_JOB ITEM_
All records below must be written out exactly, with the pictures excluded.

_RECORDS FOR THIS TASK_
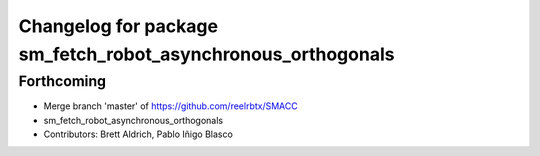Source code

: ^^^^^^^^^^^^^^^^^^^^^^^^^^^^^^^^^
Changelog for package sm_fetch_robot_asynchronous_orthogonals
^^^^^^^^^^^^^^^^^^^^^^^^^^^^^^^^^

Forthcoming
-----------
* Merge branch 'master' of https://github.com/reelrbtx/SMACC
* sm_fetch_robot_asynchronous_orthogonals
* Contributors: Brett Aldrich, Pablo Iñigo Blasco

_RESPONSE TO THE EXERCISE_
Source code

: ^^^^^^^^^^^^^^^^^^^^^^^^^^^^^^^^^
Changelog for package sm_fetch_robot_asynchronous_orthogonals
^^^^^^^^^^^^^^^^^^^^^^^^^^^^^^^^^

Forthcoming
-----------
* Merge branch 'master' of https://github.com/reelrbtx/SMACC
* sm_fetch_robot_asynchronous_orthogonals
* Contributors: Brett Aldrich, Pablo Iñigo Blasco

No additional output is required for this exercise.